Malmendier and Tate (2008) find that overconfident CEOs are more likely to conduct mergers / acquisitions than rational CEOs at any point in time. The higher acquisitiveness of overconfident CEOs on average suggests that overconfidence is an important determinant of merger / acquisition activity. Further, the effect of overconfidence on merger activity comes primarily from an increased likelihood of conducting diversifying acquisitions. Previous literature suggests that diversifying mergers are unlikely to create value in the acquiring firm (Lamont and Polk, 2002). Thus, it is consistent with current theory that overconfident managers are particularly likely to undertake diversified mergers / acquisitions. Additionally, the authors found that the relationship between overconfidence and the likelihood of doing a merger is strongest when CEOs can avoid equity financing to facilitate the gap in value.
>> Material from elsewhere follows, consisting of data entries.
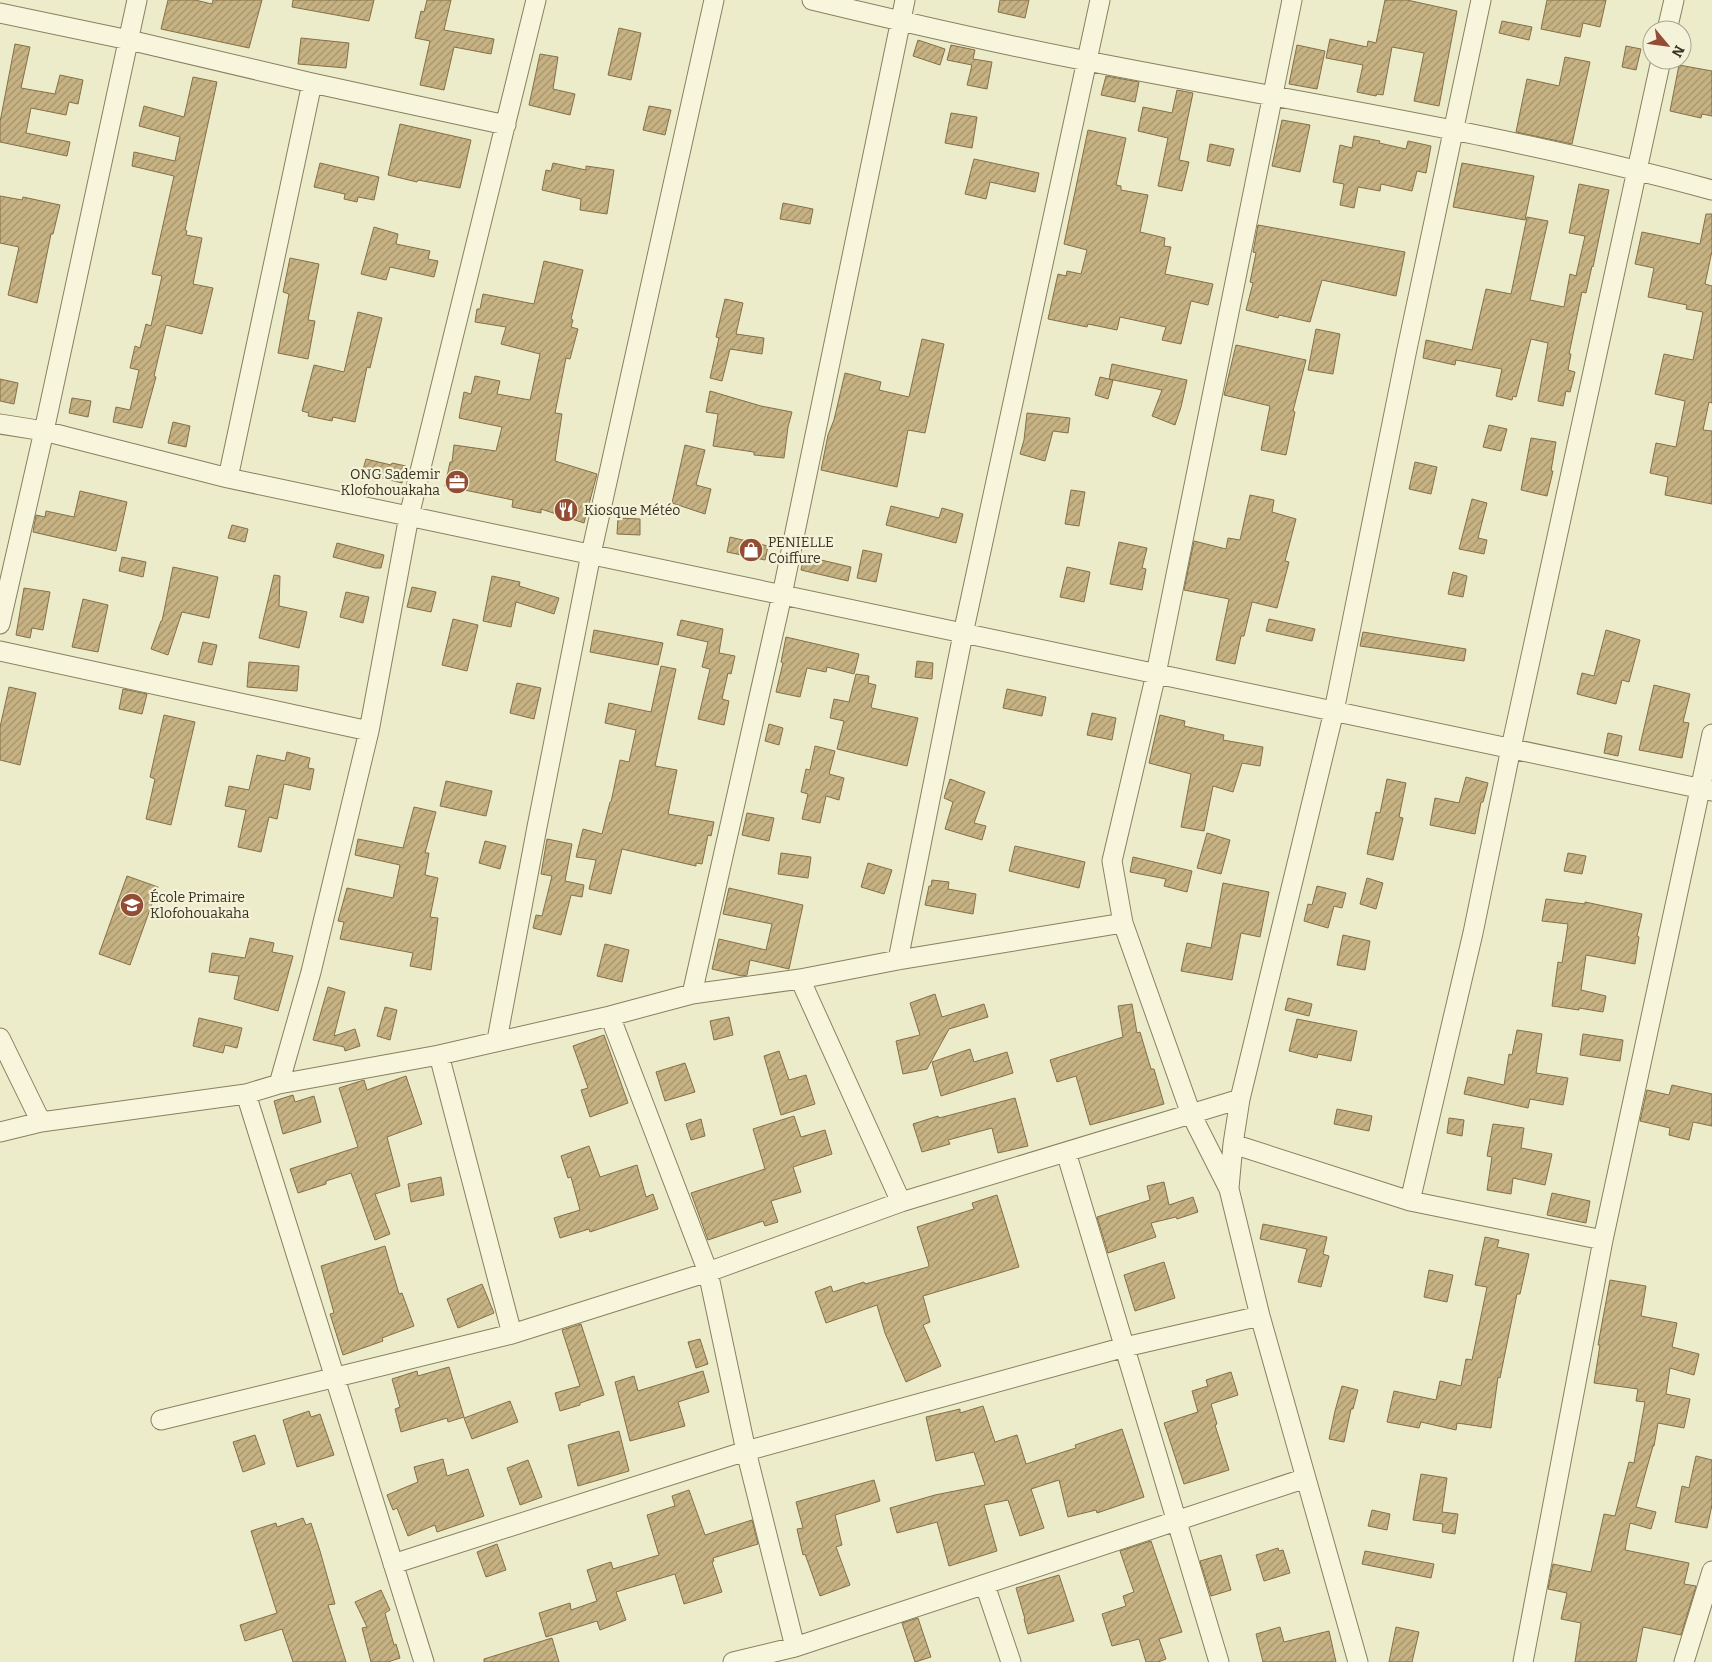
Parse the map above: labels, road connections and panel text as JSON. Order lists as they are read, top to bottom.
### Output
{
  "places": {
    "office": ["ONG Sademir Klofohouakaha"],
    "restaurant": ["Kiosque Météo"],
    "shop": ["PENIELLE Coiffure"],
    "school or university": ["École Primaire Klofohouakaha"]
  },
  "north": "bottom right"
}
More often overconfident CEOs typically prefer to use internal cash or leveraged debt (senior and sub-debt) to finance their mergers / acquisition in lieu of their using their company’s stock as a check book unless their company appears to be overvalued by the capital market.
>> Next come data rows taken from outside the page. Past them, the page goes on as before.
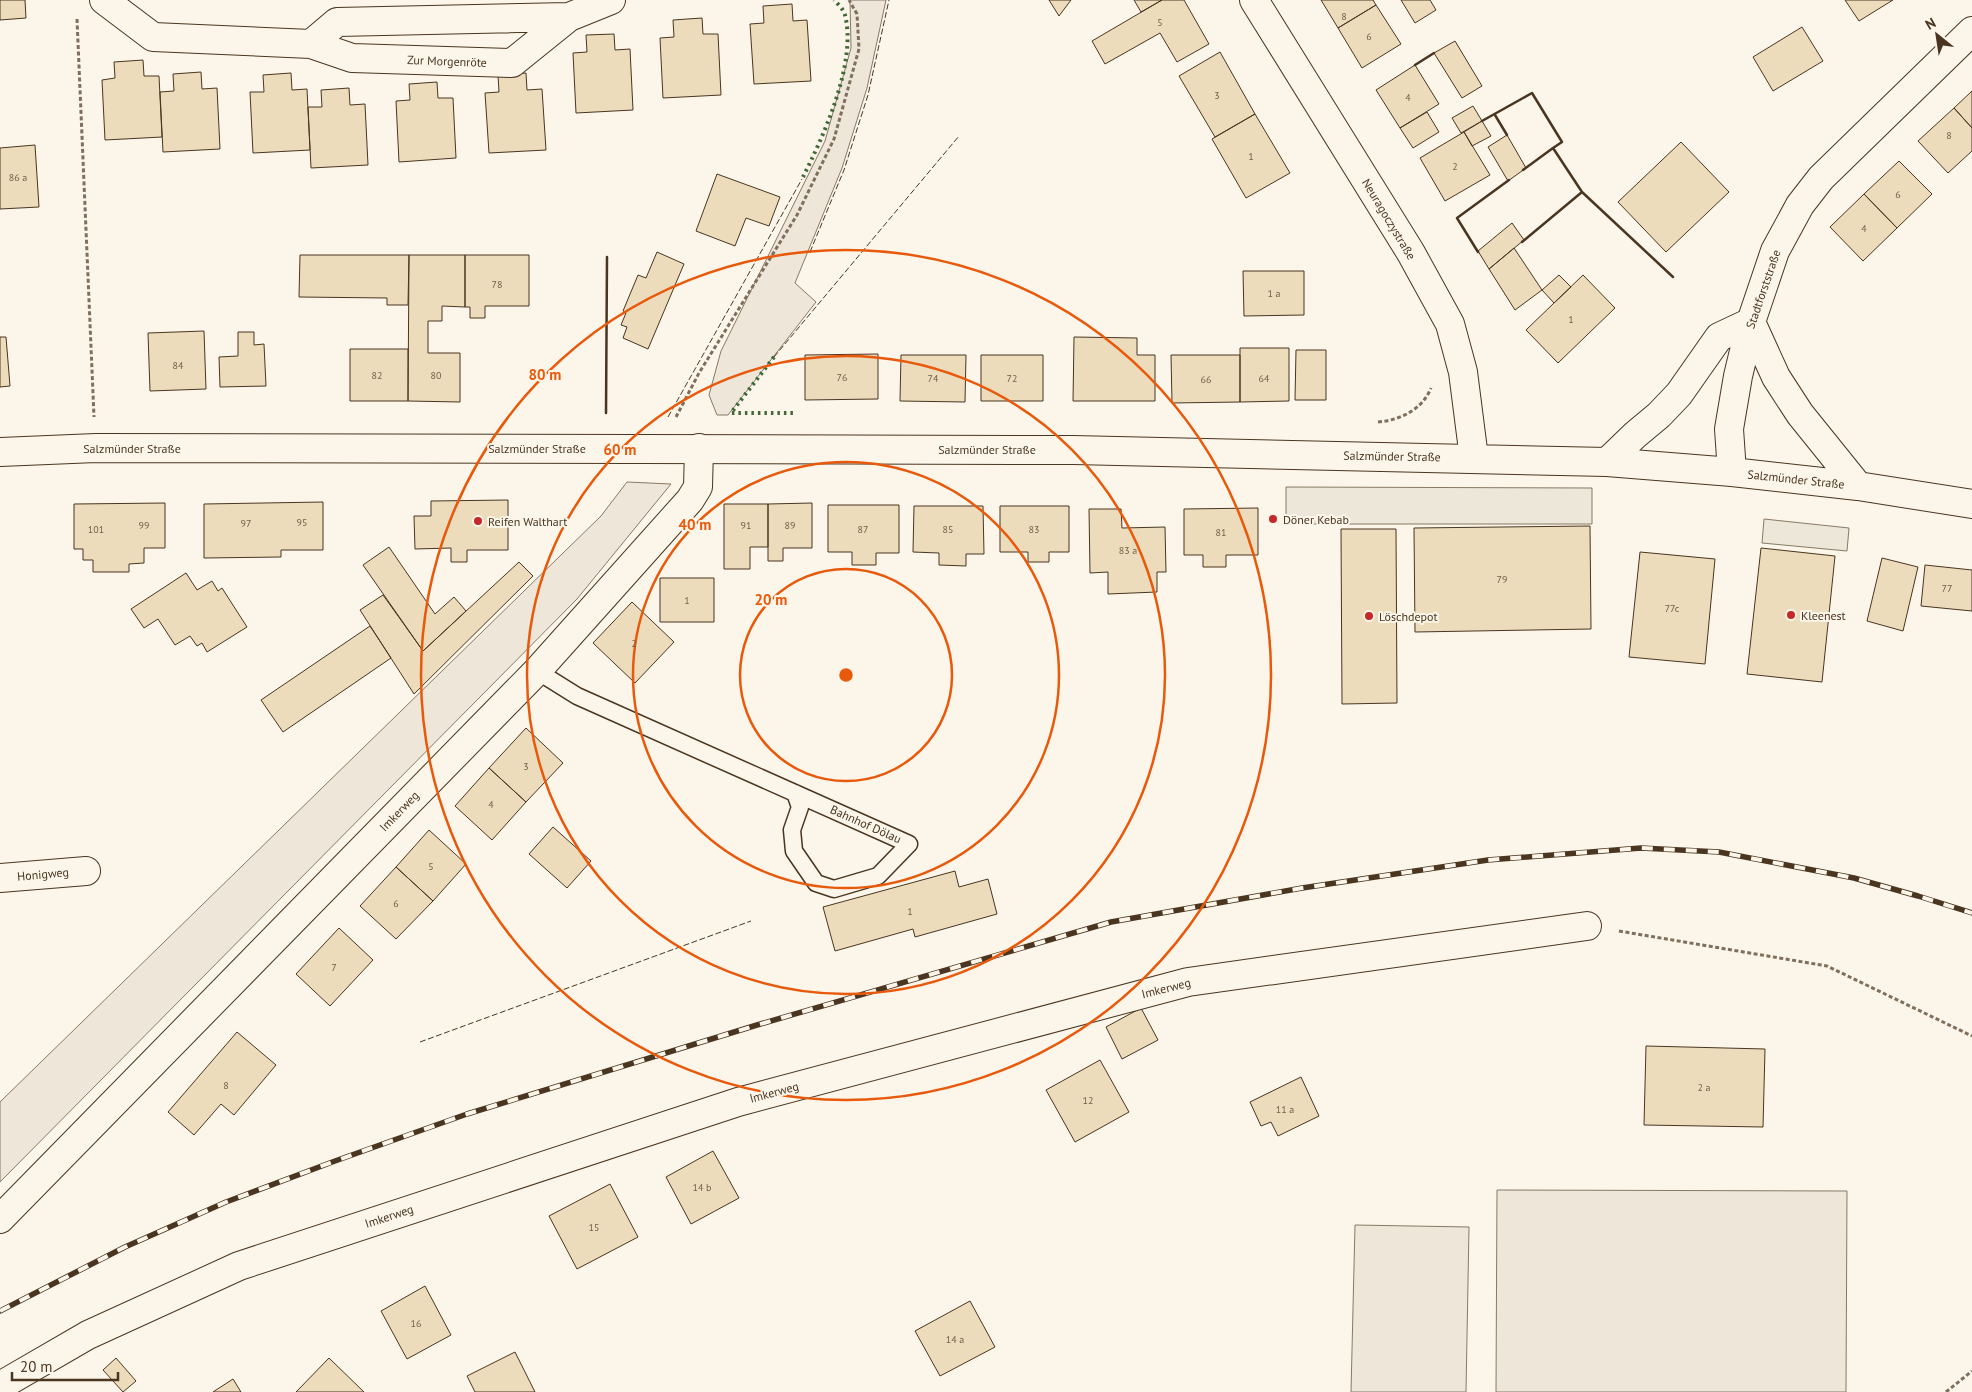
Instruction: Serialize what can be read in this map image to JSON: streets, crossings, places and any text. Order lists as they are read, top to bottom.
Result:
{
  "streets": {
    "street": [
      "Zur Morgenröte",
      "Neuragoczystraße",
      "Stadtforststraße",
      "Salzmünder Straße",
      "Imkerweg",
      "Honigweg"
    ],
    "lane": ["Bahnhof Dölau"]
  },
  "crossings": [
    ["Neuragoczystraße", "Salzmünder Straße"],
    ["Stadtforststraße", "Salzmünder Straße"],
    ["Salzmünder Straße", "Imkerweg"],
    ["Imkerweg", "Bahnhof Dölau"]
  ],
  "places": [
    "Döner Kebab",
    "Reifen Walthart",
    "Kleenest",
    "Löschdepot"
  ],
  "house_numbers": [
    "8",
    "5",
    "6",
    "3",
    "4",
    "8",
    "1",
    "2",
    "86 a",
    "6",
    "4",
    "78",
    "1 a",
    "1",
    "84",
    "82",
    "80",
    "76",
    "74",
    "72",
    "64",
    "66",
    "95",
    "97",
    "99",
    "91",
    "89",
    "101",
    "87",
    "85",
    "83",
    "81",
    "83 a",
    "79",
    "77",
    "1",
    "77c",
    "2",
    "3",
    "4",
    "5",
    "6",
    "1",
    "7",
    "8",
    "2 a",
    "12",
    "11 a",
    "14 b",
    "15",
    "16",
    "14 a"
  ],
  "scale_bar": "20 m",
  "north": "top left",
  "rings": [
    "80 m",
    "60 m",
    "40 m",
    "20 m"
  ]
}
The empirical tests that the Malmendier and Tate (2008) conducted corroborate their results. First, they show that the observed differences in option exercises and merger decisions are not due to inside information. Instead, the hypothetical returns CEOs could have obtained by exercising their options earlier are positive on average. Second, the acquisitions of overconfident managers are distributed uniformly over their tenures suggesting that the effect of overconfidence is a true managerial fixed effect. Third, to bolster their portfolio measure of overconfidence the authors constructed an alternative measure based on how a CEO is characterized in the press. They analyzed the difference in merger activity between CEOs who are portrayed in the business press as confident and optimistic and CEOs who are portrayed instead as reliable, cautious, conservative, practical, frugal, or steady. Controlling for the total number of press mentions, they performed the same empirical analysis as with the portfolio overconfidence measure. Their results replicated the previous results. Furthermore, they posit that the two measures are highly correlated.